6 thoughts on “Breed ’em like Beckhams

  1. I feel that the original article was being polemic and deliberately controversial in using the word "selfish".However, there are a couple of points in your argument I wish to take task with.1) The "one-child" policy does not apply to all families in China, only about a third. As such, even minor limitation has not stopped China’s consumption balloning considerably (as you observe).2) Regardless of how old your car is, and how big a meal you cook, research has shown that the economies of scale argument is false: you still consume more food, and produce more waste, so that having two children will ultimately increase your carbon footprint by a factor of 40 (source: ). Western children have a higher impact than Chinese, so the argument that the developing world is where we need to focus is questionable, as the "well-cared for, healthy, [and] well-educated" require more energy, food (more energy) and products/services (more energy) than someone forage-subsisting from a mud hut.That said, 3) I am in total agreement about euthanasia taboo.4) The carbon footprint argument is essentially about statistics, and when we look at humans as statistics rather than people, the horror starts.Besides, as environmental concerns go, we are somewhat shutting the stable door after the horse has bolted. People are hard-wired to want children, by biology and social conditioning. The number of people like myself who reason themselves out of parenting will never match the number who (rightly) naturally want children of their own.You are not selfish, any more than someone who desires to live longer, or eat in the Western world. We are what we are, and the Earth will survive us.

  2. @greg: Not by a factor of 40 – 40 times *the savings* made by the changes they mentioned. how on earth could two children use 40 times one adult’s carbon footprint?

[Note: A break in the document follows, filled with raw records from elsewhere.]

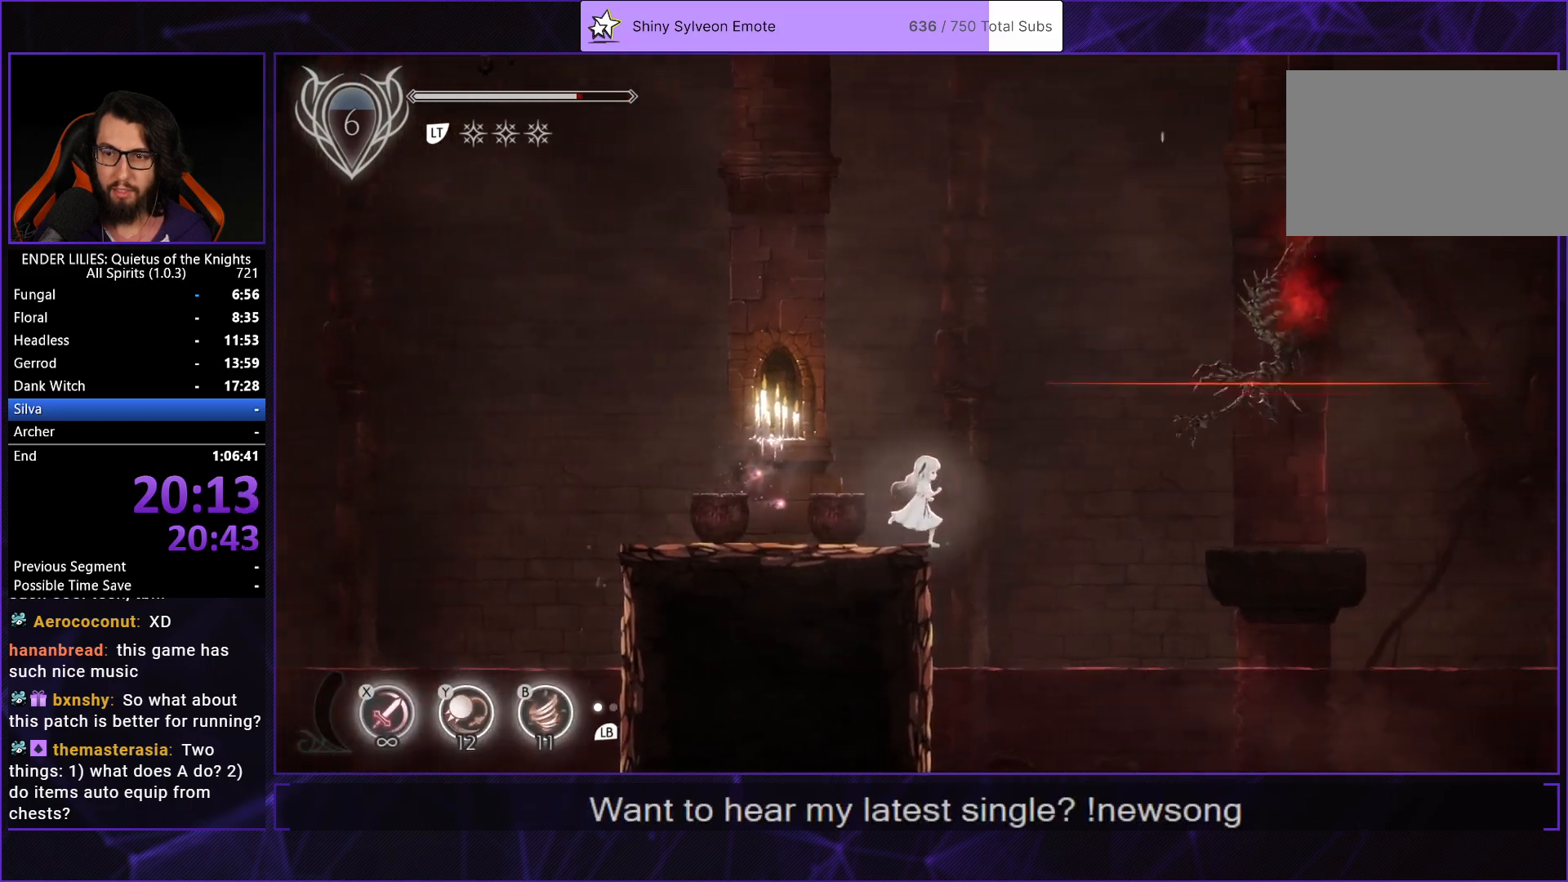
{"buttons": ["DPAD_RIGHT"], "left_stick": "center", "right_stick": "center", "events": [[50, "A", "down"], [217, "A", "up"]]}
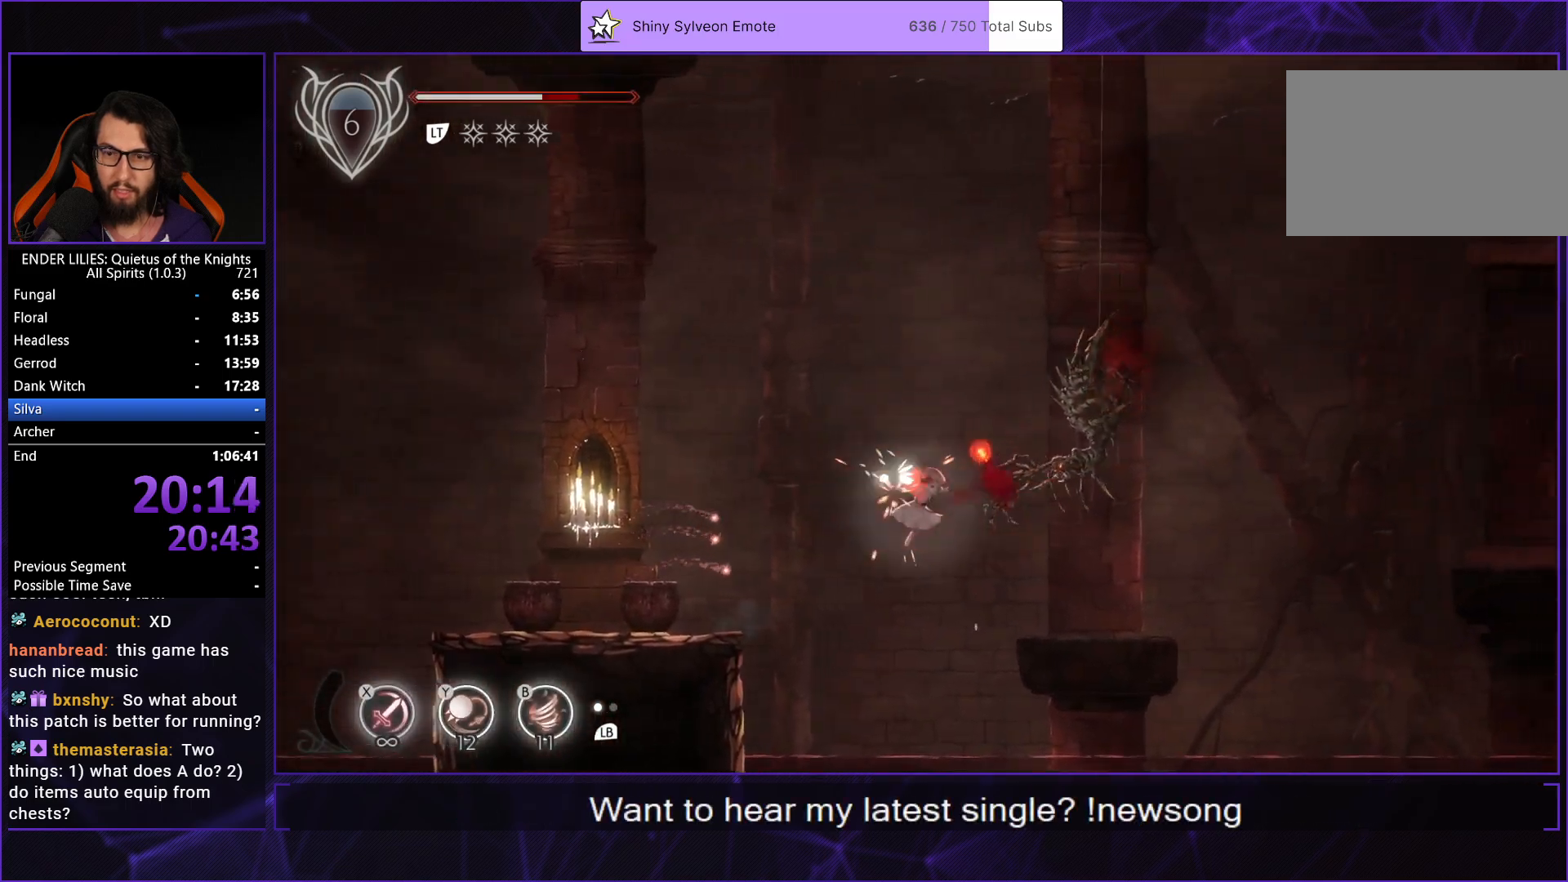
{"buttons": ["DPAD_RIGHT"], "left_stick": "center", "right_stick": "center", "events": [[267, "A", "down"], [317, "A", "up"]]}
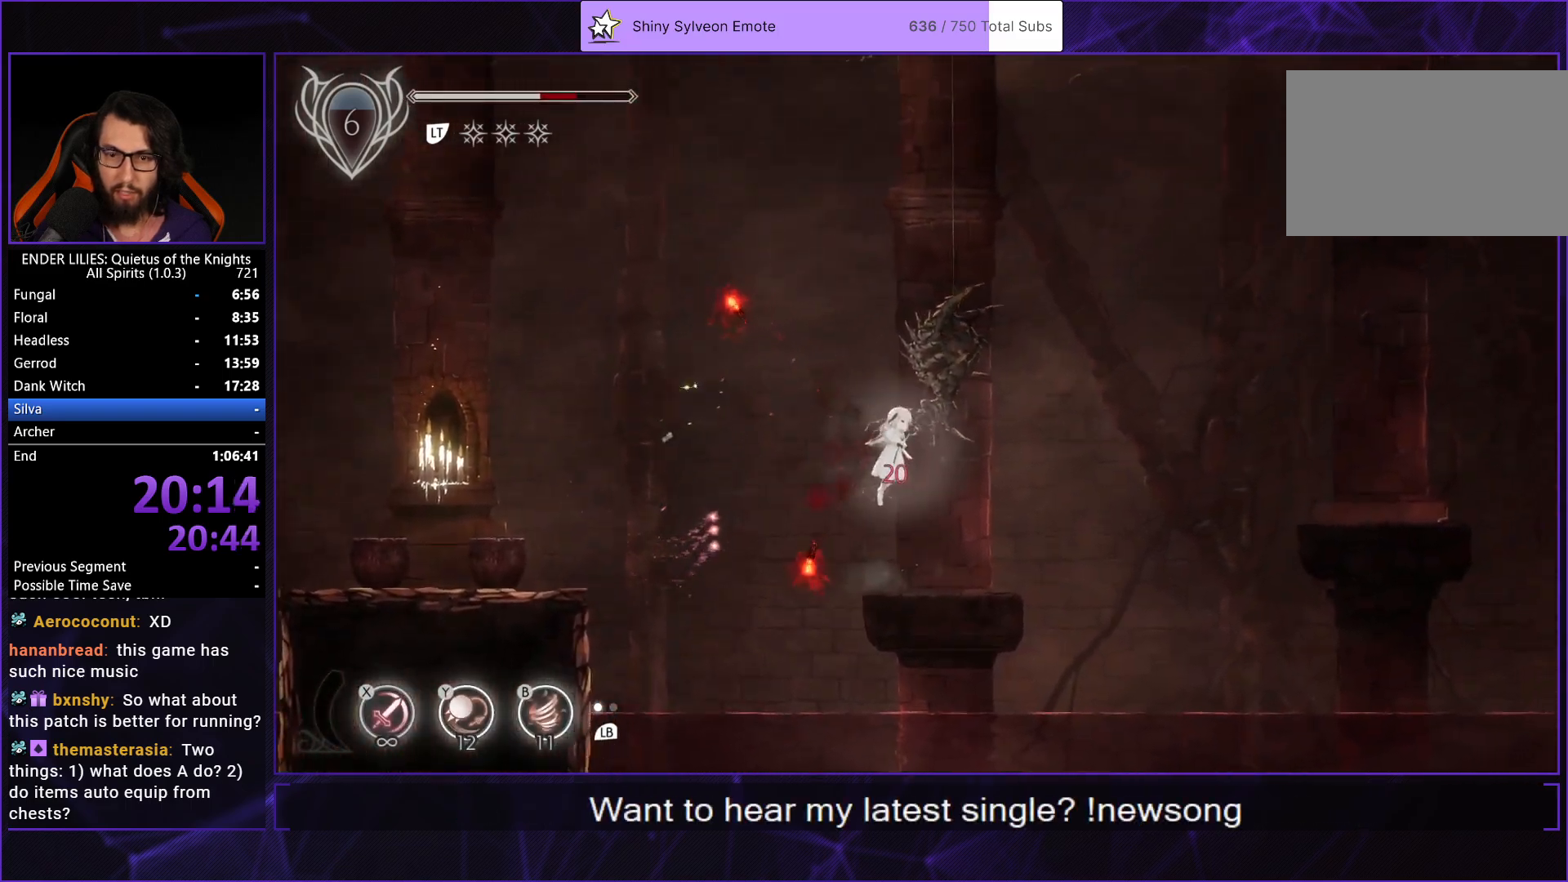
{"buttons": ["DPAD_RIGHT"], "left_stick": "center", "right_stick": "center", "events": [[267, "DPAD_RIGHT", "up"], [300, "DPAD_LEFT", "down"], [350, "DPAD_LEFT", "up"], [383, "DPAD_RIGHT", "down"]]}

  3. Hi, thanks for commenting. Seems like I didn’t articulate my ‘economies of scale’ argument very well. I’m not trying to claim that my children create no additional resource requirement or carbon impact, only that four children in a single family that operates as ours does will be no more resource-intensive than two children in a family with a more consumerist approach and very likely more carbon efficient than four children spread across four families. I hope my remarks about not claiming environmental virtue compared with – say – an African family with more children but lower consumption levels addresses your point about developed vs developing world consumption.

  4. Surely the point is less about the resources used by individual larger families in this generation, more the cumulative effect of the larger number of children going on form families in the next? Ie. rather than comparing a family of 6 to a family of 4 today, compare 4 families to 2 families in 20-30 years time.

    • Which is why what is most relevant are those things I list in the post that have been proven to bring the general birth rate down, rather than berating (or controlling) individual families in the present.